New website benefits all taxpayers
Monday, September 02, 2013 10:00 PM
Just a couple of weeks ago I wrote about public notice advertising, or what's commonly referred to as legal advertisements.
Two cents, which is about how much Timmons said his columns are worth, appears periodically on Tuesdays in The Paper. Timmons is the publisher of The Paper and can be contacted at email@example.com.
In short, state law requires government units to show you where your taxes are being spent. It's a nice way to ensure that the fox is not guarding the henhouse and it certainly allows each one of us to see exactly where the money goes.
Not trying to belabor the point, but I wanted to write a bit more about it today because the Hoosier State Press Association recently announced a revamped website devoted to legal advertisements from all over the state of Indiana.
The site, www.indianapublicnotices.com, has easy-to-navigate features and a large collection of listings from around the state.
"We hope our members will use their print and digital products to spread the word to readers about this government-transparency tool," said Steve Key, HSPA executive director and general counsel.
Yes, Steve, I am.
Pardon the shameless promotion, but as a former board member of Indiana's newspaper organization, I can tell you that this project has been talked about and worked on for a while. The fact that it is now out there and available to each and every citizen is something everyone can take pride in.

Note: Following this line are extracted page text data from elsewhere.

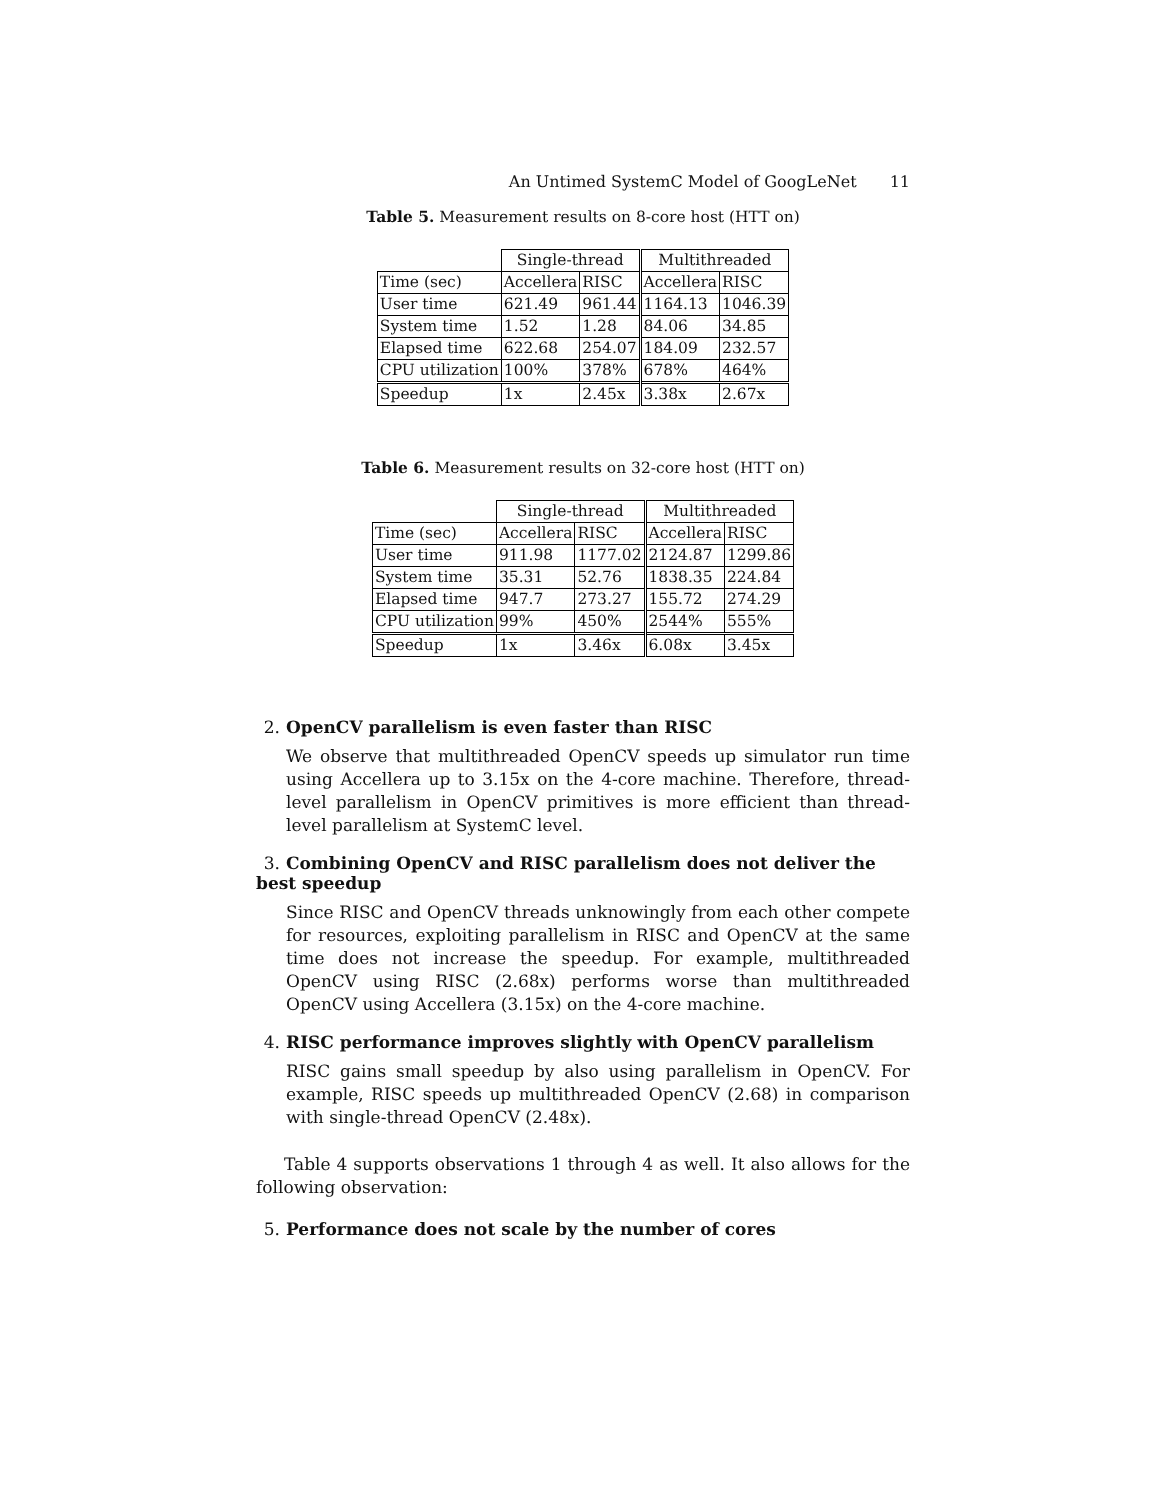An Untimed SystemC Model of GoogLeNet 11
Table 5. Measurement results on 8-core host (HTT on)
| | Single-thread | | Multithreaded | |
| --- | --- | --- | --- | --- |
| Time (sec) | Accellera | RISC | Accellera | RISC |
| User time | 621.49 | 961.44 | 1164.13 | 1046.39 |
| System time | 1.52 | 1.28 | 84.06 | 34.85 |
| Elapsed time | 622.68 | 254.07 | 184.09 | 232.57 |
| CPU utilization | 100% | 378% | 678% | 464% |
| Speedup | 1x | 2.45x | 3.38x | 2.67x |
Table 6. Measurement results on 32-core host (HTT on)
| | Single-thread | | Multithreaded | |
| --- | --- | --- | --- | --- |
| Time (sec) | Accellera | RISC | Accellera | RISC |
| User time | 911.98 | 1177.02 | 2124.87 | 1299.86 |
| System time | 35.31 | 52.76 | 1838.35 | 224.84 |
| Elapsed time | 947.7 | 273.27 | 155.72 | 274.29 |
| CPU utilization | 99% | 450% | 2544% | 555% |
| Speedup | 1x | 3.46x | 6.08x | 3.45x |
2. OpenCV parallelism is even faster than RISC
We observe that multithreaded OpenCV speeds up simulator run time using Accellera up to 3.15x on the 4-core machine. Therefore, thread-level parallelism in OpenCV primitives is more efficient than thread-level parallelism at SystemC level.
3. Combining OpenCV and RISC parallelism does not deliver the best speedup
Since RISC and OpenCV threads unknowingly from each other compete for resources, exploiting parallelism in RISC and OpenCV at the same time does not increase the speedup. For example, multithreaded OpenCV using RISC (2.68x) performs worse than multithreaded OpenCV using Accellera (3.15x) on the 4-core machine.
4. RISC performance improves slightly with OpenCV parallelism
RISC gains small speedup by also using parallelism in OpenCV. For example, RISC speeds up multithreaded OpenCV (2.68) in comparison with single-thread OpenCV (2.48x).
Table 4 supports observations 1 through 4 as well. It also allows for the following observation:
5. Performance does not scale by the number of cores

First, all of the notices on the website were printed in newspapers, the most trusted source for community information. Second, you can search for public notices by keyword, date, newspaper or location. And uses what? It's absolutely free.
"HSPA is committed to making public notices easily accessible," said Robyn McCloskey, current president of the HSPA board of directors and publisher of the Kokomo Tribune and the Pharos-Tribune (Logansport). "Public notices remain one of the three pillars of government transparency. Indiana's Public Notice Advertising Law joins the Access to Public Records Act and Open Door Law in supporting the public's right to know how public servants conduct business."
The publication of notices in newspapers and on their websites puts information about local, county and state government in places where people are likely to find it, Key said.
"This results in maximum government transparency," Key said. "Indianapublicnotices.com offers another tool to track how elected leaders make decisions and spend tax dollars."
According to Key, effective public notices are archivable, easily accessible, verifiable - and disseminated by an independent third party.
"Newspapers deliver on all four elements," Key said.
I hope you take a little time to surf over to indianapublicnotices.com. After all, it's your money that's being tracked.